Various security precautions helped facilitate the long overdue gathering – a team of black-clad stern-faced men with earpieces ensured the scene at City Hall was not entirely unlike one from The West Wing, while a maze of locked doors and a cleverly utilized side entrance ensured only authorised personnel could gain access to the night’s locked down democracy.

The measures were implemented after Diarmuid Ó Cadhla, a representative of The People’s Convention, staged a lone protest in the council chambers on Monday and refused to leave, forcing the council to abandon their meeting.

The demonstration followed a day-long protest outside City – a direct result of a dispute over posters advertising an anti-water charges march this weekend.

The People’s Convention says the council removed these posters in a targeted attack on them, while a council spokesperson said the posters were erected without prior written permission, breaching Section 19(1) of the Litter Pollution Act.

“We have legal rights and democratic rights to organise public meetings which, repeatedly, management at city council have violated. They have instructed staff to go out at four o’clock in the morning removing posters advertising legitimate public meetings and this is in breach in law,” said Mr Ó Cadhla, speaking on RTÉ Radio 1’s Today with Sean O’Rourke.

“The issue is one of democracy.

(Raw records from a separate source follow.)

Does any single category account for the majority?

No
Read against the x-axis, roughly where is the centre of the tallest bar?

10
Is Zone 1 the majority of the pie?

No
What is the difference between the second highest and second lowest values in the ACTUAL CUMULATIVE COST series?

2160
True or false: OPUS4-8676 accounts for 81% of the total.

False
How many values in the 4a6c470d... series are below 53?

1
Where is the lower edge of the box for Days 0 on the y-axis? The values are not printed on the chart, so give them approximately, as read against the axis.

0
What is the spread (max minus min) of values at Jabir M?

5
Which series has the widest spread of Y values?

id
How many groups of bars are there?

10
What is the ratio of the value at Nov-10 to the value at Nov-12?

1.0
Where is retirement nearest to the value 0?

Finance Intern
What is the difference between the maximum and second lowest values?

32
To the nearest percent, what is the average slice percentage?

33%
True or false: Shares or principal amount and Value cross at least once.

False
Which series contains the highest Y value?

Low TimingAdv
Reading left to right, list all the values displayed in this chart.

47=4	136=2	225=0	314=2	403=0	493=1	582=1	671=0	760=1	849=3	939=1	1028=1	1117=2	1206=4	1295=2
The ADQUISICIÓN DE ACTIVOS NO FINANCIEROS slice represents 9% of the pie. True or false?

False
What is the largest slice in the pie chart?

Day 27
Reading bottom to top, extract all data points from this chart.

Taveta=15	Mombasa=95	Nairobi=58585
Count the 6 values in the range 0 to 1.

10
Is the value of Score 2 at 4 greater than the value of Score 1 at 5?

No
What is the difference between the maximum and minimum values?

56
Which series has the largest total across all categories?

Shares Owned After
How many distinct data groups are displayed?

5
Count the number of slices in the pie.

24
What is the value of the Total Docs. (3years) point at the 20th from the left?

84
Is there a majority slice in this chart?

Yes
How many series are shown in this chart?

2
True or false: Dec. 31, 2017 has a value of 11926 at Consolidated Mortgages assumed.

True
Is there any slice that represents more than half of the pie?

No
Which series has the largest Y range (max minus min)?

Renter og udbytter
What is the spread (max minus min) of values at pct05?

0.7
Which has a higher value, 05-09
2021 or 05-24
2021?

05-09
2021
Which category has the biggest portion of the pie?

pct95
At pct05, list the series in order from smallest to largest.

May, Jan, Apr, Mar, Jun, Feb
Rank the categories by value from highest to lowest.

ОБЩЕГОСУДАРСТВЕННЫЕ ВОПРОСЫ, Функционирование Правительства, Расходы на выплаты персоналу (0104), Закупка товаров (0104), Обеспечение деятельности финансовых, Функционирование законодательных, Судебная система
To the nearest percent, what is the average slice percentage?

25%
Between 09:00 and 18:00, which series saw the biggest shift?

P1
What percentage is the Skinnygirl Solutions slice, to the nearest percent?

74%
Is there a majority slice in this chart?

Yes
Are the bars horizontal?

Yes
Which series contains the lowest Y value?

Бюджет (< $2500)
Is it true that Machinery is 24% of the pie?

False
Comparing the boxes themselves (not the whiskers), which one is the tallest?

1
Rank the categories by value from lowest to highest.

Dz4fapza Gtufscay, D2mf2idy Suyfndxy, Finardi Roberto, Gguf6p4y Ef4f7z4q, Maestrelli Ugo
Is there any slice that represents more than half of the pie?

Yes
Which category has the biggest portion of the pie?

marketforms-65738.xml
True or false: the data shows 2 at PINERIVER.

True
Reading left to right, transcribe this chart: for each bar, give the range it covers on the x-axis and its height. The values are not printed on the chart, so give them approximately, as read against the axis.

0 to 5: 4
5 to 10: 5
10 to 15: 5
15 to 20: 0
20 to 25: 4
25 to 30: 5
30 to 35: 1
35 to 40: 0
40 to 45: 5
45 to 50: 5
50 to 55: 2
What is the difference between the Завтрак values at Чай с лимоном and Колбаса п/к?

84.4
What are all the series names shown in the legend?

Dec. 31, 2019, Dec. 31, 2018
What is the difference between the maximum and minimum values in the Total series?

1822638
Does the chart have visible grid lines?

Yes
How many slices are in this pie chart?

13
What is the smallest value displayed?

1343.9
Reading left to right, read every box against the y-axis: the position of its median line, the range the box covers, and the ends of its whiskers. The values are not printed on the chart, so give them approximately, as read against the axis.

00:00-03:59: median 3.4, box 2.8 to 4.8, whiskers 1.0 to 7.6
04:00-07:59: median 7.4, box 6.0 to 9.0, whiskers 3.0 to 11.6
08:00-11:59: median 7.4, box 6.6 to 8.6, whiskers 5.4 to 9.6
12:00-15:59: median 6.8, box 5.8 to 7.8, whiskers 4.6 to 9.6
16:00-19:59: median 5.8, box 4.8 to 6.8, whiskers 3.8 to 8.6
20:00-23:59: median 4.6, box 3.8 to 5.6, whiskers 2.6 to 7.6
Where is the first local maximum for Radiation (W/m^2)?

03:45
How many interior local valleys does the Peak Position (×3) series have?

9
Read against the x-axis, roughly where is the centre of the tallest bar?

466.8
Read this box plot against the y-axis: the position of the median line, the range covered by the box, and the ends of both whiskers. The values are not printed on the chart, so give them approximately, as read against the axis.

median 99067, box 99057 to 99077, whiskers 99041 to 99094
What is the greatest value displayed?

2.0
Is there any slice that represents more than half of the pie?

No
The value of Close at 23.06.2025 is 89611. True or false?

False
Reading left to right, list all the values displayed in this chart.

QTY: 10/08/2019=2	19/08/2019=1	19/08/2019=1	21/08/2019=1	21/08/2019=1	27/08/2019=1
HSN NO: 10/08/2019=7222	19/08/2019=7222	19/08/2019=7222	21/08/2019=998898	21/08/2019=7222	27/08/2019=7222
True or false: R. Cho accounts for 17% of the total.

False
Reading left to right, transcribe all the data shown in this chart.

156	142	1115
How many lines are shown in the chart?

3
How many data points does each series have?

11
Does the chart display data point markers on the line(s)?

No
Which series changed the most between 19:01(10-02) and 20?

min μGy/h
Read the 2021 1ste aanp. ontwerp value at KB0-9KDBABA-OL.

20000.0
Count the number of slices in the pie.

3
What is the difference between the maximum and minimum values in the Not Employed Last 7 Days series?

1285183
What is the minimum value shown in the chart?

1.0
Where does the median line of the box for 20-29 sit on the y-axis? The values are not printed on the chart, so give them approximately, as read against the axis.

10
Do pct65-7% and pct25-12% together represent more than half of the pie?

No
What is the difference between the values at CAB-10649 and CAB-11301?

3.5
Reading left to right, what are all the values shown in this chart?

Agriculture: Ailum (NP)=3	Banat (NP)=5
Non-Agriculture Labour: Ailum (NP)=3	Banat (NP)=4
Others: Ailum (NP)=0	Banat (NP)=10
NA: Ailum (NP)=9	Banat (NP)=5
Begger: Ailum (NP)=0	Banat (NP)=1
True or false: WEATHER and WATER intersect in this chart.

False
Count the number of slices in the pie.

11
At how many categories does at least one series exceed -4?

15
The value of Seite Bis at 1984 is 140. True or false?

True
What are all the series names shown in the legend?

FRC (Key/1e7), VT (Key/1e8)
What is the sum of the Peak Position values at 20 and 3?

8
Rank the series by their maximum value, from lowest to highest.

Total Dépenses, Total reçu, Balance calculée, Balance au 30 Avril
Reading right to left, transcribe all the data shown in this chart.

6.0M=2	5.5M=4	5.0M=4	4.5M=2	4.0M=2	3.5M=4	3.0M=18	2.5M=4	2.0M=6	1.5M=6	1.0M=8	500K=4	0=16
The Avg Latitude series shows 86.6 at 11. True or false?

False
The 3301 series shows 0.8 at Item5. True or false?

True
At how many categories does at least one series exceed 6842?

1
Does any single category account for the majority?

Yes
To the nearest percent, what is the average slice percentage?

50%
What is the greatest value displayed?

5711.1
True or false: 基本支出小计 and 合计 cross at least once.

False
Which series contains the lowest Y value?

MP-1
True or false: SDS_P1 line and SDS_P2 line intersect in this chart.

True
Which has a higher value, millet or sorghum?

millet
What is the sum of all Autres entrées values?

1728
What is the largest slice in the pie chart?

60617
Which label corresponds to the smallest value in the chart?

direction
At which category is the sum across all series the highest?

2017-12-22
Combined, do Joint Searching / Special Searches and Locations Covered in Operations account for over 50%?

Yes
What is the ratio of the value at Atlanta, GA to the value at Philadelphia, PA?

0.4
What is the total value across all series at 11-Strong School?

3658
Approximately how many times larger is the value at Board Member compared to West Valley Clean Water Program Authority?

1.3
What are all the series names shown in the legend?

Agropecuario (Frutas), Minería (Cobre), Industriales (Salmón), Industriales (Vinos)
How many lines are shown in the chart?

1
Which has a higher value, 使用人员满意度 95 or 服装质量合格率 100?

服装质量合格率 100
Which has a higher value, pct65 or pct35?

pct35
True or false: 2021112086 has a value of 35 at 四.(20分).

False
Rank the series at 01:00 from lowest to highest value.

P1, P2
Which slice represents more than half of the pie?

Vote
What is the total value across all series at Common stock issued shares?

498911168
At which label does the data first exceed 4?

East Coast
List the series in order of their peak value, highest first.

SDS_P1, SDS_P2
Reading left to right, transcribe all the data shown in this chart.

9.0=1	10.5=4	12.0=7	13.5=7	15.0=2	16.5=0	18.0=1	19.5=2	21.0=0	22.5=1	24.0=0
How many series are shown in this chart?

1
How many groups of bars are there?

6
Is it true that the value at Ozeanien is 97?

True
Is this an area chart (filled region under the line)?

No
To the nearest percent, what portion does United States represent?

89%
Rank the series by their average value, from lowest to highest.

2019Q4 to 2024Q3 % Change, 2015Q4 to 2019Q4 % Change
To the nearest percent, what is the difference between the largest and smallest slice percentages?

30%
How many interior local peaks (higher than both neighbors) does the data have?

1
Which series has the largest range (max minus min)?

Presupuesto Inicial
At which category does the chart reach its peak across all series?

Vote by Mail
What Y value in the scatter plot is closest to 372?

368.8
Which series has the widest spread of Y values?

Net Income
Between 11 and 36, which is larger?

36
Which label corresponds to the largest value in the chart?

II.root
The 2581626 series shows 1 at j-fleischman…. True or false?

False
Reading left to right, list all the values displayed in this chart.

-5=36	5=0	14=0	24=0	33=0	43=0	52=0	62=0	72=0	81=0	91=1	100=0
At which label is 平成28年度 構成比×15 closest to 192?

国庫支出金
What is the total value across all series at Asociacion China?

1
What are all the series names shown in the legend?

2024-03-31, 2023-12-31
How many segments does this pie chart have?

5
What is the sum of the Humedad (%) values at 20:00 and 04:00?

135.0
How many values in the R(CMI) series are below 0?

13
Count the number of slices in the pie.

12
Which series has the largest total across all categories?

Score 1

Are people entitled to organise freedom of assembly and have the effective means to realise that? Because if we don’t have the means to do it, then effectively we don’t have the right.”

Cllr John Buttimer (FG) said regulations were brought in to address the proliferation of posters following a number of complaints from the general public and organisations such as Irish Business Against Litter.

“People bang their heads off them, they’ve caused injury, they’ve fallen down and all the city council has done, and it has been in agreement with other groups, is in terms of a regulation around notification to city council that posters will be put up, the height, density and intensity of where they’re going to go. Nobody is preventing them at all.”